Menurutnya, tuntutan bebas oleh JPU tersebut, dimungkinkan oleh hukum positif Indonesia. Meski bukan pada kasus korupsi melainkan pada kasus pidana umum, ia pernah mendapati adanya tuntutan bebas dari JPU kepada terdakwa, karena memang kesalahan yang dituduhkan tidak terbukti.

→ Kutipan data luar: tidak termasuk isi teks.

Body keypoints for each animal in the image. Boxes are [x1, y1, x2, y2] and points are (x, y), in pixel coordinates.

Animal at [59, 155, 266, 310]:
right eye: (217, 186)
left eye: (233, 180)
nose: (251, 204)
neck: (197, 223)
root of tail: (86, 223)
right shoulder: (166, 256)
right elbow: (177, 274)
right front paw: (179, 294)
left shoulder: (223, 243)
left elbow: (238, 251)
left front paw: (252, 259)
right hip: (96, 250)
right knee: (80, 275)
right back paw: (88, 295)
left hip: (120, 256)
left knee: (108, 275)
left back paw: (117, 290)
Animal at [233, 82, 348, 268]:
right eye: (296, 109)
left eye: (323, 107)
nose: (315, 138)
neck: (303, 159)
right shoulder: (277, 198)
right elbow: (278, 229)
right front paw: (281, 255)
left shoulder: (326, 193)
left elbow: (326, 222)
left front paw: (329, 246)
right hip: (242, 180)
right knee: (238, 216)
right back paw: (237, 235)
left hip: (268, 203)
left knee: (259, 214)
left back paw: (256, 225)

“Jaksa tidak perlu malu menuntut bebas terdakwa, karena hal itu berlaku secara universal (di seluruh dunia, red). Sama dengan hakim, polisi, dan pengacara, pada hakikatnya tugas jaksa adalah menegakkan hukum, bukan semata-mata menuntut orang bersalah. Kalau secara hukum terdakwa memang tidak bersalah, jaksa tidak perlu ragu mengajukan tuntutan agar terdakwa dibebaskan,” tukasnya
Sidang pembacaan tuntutan untuk Bachtiar Abdul Fatah sendiri awalnya akan dilaksanakan pada Senin, 30 September 2013. Namun pembacaan putusan ditunda hingga Rabu, 2 Oktober 2013 karena Ketua Majelis Hakim Pengadilan Tindak Pidana Korupsi (Tipikor) Jakarta, Antonius Widijantono istrinya sedang sakit, sehingga tidak bisa hadir di persidangan.